#### What this task involves
Copy, from the data below, every line that has "order" in it.

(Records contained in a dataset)
────────────────────────────────────────

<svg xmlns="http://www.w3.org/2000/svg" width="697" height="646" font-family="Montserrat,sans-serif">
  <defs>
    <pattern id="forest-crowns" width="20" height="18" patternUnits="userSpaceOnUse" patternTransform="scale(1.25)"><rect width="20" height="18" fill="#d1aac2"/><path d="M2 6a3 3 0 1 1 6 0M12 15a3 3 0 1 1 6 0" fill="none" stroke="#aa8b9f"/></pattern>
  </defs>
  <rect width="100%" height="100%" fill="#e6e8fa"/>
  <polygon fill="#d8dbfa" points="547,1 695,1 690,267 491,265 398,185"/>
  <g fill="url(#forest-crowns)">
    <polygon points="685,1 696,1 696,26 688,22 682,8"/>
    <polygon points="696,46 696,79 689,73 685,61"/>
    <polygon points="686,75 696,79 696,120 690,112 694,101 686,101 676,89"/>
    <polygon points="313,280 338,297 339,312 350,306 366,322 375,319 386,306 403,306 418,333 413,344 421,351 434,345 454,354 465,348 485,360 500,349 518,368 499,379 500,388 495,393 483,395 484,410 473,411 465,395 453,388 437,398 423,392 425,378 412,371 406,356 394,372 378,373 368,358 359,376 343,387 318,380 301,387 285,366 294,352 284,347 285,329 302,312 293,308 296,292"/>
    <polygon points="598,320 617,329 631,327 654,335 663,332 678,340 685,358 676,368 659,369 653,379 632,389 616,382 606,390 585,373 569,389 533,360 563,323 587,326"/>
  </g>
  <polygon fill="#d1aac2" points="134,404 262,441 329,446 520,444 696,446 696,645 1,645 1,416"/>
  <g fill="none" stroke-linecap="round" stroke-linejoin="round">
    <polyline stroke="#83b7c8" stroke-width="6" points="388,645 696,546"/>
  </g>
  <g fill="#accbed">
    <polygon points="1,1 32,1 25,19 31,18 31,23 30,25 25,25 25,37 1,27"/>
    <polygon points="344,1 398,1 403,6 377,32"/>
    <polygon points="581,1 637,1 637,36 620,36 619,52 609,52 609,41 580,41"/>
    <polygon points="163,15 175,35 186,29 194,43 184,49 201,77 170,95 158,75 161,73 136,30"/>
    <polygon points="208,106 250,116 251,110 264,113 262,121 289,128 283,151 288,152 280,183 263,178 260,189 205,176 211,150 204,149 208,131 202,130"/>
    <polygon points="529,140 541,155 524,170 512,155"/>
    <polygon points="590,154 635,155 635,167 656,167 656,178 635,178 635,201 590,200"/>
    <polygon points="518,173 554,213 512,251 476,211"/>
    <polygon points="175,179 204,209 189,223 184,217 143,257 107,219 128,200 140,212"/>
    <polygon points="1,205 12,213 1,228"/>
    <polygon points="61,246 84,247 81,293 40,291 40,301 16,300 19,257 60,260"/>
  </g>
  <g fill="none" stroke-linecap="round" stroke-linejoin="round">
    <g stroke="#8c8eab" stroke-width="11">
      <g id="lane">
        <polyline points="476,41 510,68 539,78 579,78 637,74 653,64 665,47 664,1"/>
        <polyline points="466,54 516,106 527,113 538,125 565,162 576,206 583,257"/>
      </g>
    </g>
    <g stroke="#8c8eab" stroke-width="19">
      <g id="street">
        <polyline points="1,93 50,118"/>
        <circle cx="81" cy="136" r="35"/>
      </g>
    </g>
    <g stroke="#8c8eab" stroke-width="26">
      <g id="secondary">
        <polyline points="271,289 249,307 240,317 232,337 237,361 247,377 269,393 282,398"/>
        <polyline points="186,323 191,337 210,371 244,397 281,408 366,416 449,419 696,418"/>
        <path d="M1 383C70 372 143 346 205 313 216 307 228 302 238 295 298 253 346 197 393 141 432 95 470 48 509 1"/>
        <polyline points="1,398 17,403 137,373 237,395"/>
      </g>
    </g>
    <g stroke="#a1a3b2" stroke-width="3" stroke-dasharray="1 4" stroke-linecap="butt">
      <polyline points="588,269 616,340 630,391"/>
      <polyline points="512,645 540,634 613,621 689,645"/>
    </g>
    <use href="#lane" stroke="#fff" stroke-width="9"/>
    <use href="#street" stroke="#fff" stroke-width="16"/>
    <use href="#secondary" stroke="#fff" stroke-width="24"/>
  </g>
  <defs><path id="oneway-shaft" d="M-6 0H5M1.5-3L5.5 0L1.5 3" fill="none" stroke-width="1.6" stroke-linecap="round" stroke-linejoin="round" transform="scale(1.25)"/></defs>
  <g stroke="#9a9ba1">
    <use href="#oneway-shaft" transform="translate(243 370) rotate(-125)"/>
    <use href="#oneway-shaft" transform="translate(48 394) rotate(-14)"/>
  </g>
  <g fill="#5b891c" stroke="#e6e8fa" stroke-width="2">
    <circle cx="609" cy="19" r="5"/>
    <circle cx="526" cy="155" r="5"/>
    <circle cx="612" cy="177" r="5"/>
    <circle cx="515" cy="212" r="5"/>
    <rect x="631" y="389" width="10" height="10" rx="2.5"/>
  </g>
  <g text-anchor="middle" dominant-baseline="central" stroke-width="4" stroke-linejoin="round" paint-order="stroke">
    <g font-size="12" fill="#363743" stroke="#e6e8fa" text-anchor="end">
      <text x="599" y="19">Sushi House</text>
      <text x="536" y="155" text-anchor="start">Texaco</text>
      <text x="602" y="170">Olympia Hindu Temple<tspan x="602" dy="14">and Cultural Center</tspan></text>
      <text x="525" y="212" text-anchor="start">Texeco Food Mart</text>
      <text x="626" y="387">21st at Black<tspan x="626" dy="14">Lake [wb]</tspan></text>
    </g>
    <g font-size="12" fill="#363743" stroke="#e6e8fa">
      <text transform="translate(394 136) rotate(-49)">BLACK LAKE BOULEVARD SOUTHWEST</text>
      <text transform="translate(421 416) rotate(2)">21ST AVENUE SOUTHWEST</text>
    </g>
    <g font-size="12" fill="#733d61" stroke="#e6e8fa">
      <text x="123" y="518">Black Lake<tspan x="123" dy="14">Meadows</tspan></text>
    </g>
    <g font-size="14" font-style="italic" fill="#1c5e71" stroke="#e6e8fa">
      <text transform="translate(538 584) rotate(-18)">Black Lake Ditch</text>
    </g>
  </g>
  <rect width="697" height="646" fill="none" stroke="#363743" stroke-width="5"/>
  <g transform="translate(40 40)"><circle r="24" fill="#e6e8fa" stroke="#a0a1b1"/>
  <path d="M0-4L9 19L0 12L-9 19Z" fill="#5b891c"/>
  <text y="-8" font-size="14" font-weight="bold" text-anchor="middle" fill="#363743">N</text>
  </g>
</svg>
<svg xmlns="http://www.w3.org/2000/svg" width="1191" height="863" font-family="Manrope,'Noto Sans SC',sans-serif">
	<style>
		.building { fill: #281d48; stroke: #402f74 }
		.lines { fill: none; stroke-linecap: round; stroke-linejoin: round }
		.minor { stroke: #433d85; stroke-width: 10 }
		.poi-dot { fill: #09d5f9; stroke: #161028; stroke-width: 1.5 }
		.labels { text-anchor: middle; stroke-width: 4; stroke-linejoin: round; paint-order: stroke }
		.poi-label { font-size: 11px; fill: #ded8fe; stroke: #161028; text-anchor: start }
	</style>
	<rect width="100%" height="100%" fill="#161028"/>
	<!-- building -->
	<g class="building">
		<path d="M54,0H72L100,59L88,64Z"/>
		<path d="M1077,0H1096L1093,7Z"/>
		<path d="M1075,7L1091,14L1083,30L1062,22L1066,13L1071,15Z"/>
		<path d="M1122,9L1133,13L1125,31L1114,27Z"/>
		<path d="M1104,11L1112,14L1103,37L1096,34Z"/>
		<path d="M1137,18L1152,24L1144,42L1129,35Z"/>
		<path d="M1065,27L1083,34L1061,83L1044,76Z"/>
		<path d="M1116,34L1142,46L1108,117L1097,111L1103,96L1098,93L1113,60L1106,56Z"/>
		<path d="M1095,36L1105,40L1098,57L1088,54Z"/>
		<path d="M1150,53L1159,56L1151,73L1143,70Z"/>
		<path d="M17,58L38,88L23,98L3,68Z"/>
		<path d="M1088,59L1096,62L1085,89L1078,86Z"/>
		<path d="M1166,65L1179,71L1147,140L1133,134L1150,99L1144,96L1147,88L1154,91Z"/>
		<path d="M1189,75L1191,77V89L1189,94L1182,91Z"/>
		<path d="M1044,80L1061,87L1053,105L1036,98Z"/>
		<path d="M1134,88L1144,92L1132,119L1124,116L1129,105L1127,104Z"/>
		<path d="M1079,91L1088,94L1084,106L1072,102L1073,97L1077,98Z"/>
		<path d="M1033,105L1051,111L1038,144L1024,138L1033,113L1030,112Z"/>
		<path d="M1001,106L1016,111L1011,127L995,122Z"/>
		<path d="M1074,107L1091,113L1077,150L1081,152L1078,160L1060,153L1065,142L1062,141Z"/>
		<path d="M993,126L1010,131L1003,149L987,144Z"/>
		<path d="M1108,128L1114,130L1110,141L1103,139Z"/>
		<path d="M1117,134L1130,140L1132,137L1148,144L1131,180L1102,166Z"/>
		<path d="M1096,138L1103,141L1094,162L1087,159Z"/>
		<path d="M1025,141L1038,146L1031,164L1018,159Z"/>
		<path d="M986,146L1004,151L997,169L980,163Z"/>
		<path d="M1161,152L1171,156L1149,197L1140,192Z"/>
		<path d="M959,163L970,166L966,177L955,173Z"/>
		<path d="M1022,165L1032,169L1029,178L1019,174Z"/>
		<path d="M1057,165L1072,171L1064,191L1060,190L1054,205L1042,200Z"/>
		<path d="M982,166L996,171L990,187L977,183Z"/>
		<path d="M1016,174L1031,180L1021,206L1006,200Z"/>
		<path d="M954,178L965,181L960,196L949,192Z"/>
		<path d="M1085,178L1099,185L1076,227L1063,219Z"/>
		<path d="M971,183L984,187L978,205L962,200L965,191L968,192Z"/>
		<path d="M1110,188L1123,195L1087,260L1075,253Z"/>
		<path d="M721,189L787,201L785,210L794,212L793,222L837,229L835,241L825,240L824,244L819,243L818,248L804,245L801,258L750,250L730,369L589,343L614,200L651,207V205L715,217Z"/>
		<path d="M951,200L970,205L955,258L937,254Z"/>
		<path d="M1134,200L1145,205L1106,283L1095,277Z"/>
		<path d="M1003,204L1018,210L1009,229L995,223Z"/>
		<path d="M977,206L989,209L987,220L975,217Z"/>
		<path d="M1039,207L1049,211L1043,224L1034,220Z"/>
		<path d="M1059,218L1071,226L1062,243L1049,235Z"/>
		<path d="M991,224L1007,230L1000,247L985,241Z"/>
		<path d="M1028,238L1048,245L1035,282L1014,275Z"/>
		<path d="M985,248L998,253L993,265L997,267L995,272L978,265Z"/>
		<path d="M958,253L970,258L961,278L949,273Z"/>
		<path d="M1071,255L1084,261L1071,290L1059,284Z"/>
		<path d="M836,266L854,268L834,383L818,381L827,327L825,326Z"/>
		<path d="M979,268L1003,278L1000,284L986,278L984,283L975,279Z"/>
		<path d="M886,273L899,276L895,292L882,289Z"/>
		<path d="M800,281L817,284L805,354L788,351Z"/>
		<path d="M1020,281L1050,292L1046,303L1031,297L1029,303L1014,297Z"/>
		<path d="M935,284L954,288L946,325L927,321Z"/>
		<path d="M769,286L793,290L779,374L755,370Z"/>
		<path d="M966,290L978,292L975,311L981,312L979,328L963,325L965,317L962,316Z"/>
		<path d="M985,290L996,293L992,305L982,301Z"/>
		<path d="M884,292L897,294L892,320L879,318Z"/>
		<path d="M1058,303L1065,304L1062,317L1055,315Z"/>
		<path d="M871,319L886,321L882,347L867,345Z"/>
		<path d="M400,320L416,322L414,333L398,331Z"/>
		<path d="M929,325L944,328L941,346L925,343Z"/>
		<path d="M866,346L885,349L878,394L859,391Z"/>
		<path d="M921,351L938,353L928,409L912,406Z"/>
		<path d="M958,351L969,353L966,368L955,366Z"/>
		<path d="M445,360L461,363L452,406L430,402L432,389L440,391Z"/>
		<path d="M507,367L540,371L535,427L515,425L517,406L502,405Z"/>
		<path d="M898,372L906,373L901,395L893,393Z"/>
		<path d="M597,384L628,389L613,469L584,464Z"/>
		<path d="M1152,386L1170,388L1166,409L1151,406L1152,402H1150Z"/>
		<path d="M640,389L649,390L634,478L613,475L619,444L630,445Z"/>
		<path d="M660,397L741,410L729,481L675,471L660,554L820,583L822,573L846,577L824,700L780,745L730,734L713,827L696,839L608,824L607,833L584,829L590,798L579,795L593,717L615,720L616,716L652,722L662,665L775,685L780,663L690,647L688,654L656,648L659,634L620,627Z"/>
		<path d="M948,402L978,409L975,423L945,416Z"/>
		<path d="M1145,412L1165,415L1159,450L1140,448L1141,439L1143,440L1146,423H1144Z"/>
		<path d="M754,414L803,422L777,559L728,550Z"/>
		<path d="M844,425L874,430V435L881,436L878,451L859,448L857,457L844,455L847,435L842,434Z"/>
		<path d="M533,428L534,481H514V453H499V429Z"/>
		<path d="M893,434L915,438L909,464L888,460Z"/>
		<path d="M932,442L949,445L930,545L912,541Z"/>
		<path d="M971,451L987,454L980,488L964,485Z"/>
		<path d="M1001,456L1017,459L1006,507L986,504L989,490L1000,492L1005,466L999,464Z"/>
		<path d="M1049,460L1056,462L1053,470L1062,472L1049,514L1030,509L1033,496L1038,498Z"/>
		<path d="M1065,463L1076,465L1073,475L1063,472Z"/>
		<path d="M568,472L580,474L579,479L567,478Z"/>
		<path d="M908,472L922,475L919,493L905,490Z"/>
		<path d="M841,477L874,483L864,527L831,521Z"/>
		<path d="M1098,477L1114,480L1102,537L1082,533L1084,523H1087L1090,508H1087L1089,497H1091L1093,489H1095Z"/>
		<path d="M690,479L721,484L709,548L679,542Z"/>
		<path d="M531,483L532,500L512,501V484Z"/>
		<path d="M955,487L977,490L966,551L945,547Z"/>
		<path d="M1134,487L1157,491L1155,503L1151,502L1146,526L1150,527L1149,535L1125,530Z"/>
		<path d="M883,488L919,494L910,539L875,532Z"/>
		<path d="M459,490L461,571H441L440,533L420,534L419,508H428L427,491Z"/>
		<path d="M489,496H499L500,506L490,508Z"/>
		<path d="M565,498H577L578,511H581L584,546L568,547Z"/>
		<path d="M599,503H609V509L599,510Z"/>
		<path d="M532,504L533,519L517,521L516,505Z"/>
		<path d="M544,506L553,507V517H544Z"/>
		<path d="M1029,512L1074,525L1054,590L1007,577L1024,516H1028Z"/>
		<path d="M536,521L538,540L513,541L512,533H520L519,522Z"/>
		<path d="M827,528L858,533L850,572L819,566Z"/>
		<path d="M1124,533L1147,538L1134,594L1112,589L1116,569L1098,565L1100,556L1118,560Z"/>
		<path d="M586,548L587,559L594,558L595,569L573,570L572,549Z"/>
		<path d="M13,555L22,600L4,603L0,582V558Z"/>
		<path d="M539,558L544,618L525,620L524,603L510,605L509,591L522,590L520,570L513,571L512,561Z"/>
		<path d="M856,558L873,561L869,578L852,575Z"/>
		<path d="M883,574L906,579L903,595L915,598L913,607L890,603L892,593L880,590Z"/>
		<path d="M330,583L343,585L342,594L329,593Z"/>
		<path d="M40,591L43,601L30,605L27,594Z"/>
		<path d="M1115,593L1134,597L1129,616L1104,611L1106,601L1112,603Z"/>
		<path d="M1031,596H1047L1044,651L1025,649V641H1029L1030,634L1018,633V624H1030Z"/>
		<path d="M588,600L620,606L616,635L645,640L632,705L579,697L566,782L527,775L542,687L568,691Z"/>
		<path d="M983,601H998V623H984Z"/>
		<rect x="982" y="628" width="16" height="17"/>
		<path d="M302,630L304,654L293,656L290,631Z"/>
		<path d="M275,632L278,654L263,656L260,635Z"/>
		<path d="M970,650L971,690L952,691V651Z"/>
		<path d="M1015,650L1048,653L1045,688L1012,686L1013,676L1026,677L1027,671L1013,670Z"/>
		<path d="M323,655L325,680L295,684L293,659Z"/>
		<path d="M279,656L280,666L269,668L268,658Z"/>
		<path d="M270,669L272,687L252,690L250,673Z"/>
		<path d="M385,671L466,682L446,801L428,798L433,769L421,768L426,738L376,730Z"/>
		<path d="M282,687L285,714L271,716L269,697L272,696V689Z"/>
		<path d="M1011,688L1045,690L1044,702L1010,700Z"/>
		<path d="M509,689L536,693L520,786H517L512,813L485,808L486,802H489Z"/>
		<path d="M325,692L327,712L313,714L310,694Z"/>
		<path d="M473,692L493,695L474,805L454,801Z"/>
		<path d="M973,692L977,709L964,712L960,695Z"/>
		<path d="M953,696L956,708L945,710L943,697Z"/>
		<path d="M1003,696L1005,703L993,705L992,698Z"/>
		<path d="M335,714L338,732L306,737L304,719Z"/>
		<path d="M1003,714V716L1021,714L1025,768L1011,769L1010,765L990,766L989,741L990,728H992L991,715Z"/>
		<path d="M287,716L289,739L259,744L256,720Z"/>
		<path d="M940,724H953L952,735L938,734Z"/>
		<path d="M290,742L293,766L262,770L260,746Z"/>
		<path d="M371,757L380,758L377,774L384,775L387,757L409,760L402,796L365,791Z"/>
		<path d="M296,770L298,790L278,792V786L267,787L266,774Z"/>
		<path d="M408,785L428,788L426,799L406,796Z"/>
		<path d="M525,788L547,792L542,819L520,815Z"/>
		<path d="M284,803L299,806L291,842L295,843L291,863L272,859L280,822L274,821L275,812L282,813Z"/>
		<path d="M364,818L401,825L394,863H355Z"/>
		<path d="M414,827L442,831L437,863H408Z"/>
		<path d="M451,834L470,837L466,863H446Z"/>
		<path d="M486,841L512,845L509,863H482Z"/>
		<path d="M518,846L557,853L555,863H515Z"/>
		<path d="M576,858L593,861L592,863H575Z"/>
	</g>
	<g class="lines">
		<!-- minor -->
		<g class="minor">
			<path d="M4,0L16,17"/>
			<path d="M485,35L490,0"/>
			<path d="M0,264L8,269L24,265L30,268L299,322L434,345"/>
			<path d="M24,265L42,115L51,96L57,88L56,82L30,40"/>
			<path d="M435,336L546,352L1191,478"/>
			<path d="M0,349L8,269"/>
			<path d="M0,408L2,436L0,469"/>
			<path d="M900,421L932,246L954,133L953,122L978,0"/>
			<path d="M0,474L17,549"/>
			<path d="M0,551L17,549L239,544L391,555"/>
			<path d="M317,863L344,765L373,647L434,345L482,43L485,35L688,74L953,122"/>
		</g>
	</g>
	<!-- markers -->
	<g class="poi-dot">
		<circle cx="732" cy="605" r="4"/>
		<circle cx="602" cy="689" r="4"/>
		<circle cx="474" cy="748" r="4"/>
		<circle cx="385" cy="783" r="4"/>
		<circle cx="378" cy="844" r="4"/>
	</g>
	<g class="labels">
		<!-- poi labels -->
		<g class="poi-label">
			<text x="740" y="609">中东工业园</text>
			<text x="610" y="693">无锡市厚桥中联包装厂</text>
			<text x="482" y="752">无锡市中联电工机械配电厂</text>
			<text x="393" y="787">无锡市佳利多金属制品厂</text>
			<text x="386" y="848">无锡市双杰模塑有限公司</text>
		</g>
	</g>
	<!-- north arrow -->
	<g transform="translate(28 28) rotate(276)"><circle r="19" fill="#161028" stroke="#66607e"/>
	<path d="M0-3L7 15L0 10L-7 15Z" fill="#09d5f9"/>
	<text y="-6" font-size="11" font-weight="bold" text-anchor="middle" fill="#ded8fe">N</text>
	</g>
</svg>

────────────────────────────────────────

#### Task output
  <g text-anchor="middle" dominant-baseline="central" stroke-width="4" stroke-linejoin="round" paint-order="stroke">
		.labels { text-anchor: middle; stroke-width: 4; stroke-linejoin: round; paint-order: stroke }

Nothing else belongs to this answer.